Human desire is meant to be resolved. We are supposed to have the catharsis of achievement, the realisation of what it is that we’re longing for. When someone dies, it is a want without resolution, an infinite yearning without hope of a positive outcome.
The mundane becomes surreal, actions taken a million times before are now confusing: how can you make breakfast, brush your hair, open the curtains, knowing that someone who went through those exact motions did so for the last time?
Things they put down will never be picked up again: a mug, a toothbrush, a life. You begin to question the point of your own existence – something fragile, finite, certain to end.

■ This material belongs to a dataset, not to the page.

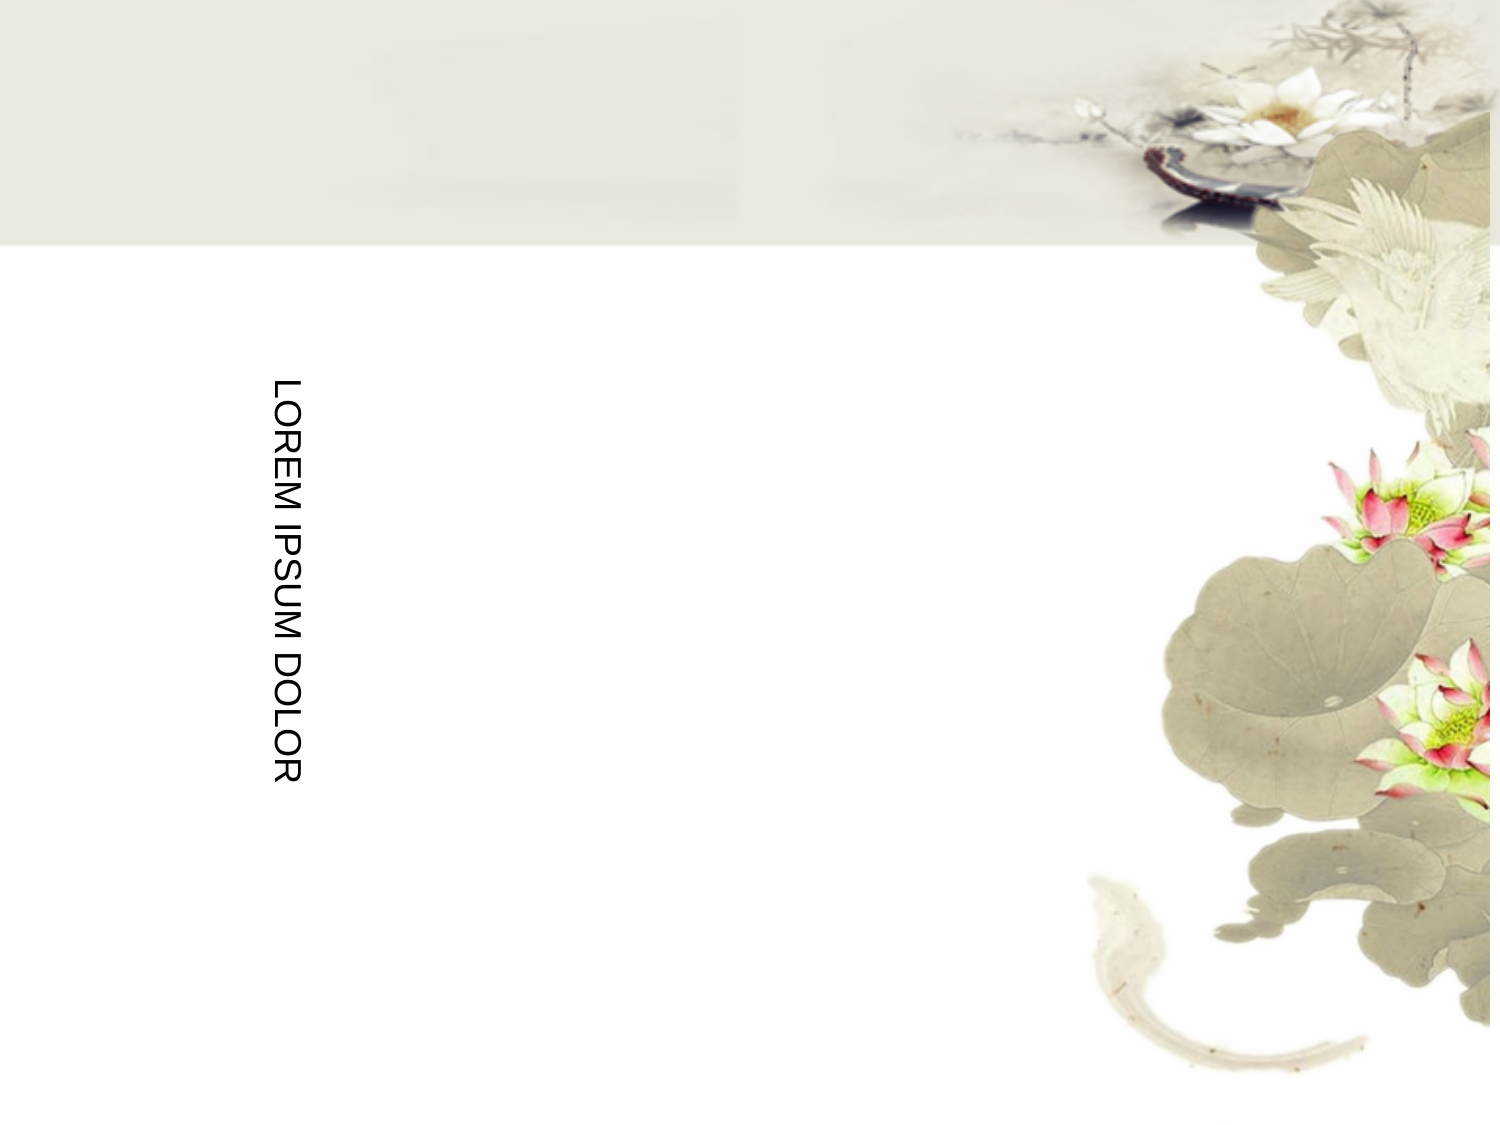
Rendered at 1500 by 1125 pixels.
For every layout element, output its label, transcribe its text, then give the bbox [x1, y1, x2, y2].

text_box LOREM IPSUM DOLOR [259, 246, 321, 917]
picture [0, 0, 1500, 1125]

Your brain bursts with facts and knowledge which, once essential, now feel wholly unnecessary. How they took their tea, their opinions on sports, politics, and religion, a hundred thousand inside jokes and micro-expressions feel obsolete in one cruel instant and it can take time to learn how to remember them without pain.
Tenses pass alongside them, ‘is’ turns to ‘was’, and rings false every time you find yourself forgetting, just for a moment, that they are no longer present.
Perhaps the cruellest thing about grief is that life doesn’t stop when you lose someone. Despite the unimaginable pain, a broken heart continues to beat. Two fixed points: you and the person you love, suddenly diverge and all in an instant the infinite space between these points creates a vacuum threatening to suck you in.
I like to think of love as just another form of energy, something neither created nor destroyed but which shifts from one state to another.
Just because someone is no longer alive does not mean you have to ignore or remove the part of yourself which connects them to you. You will smile again, you will laugh and think of times when loss was little more than an abstract concept, and you will remember what it’s like to be fine, to be healthy, to be whole.
The intrinsic qualities that make up the person you love don’t pass on with that person; they stay with you, and live on in the little things that make you smile, and the ways in which you are reminded of them. As mortal as humans are, our love for each other most certainly is not: love is an action which cannot be undone.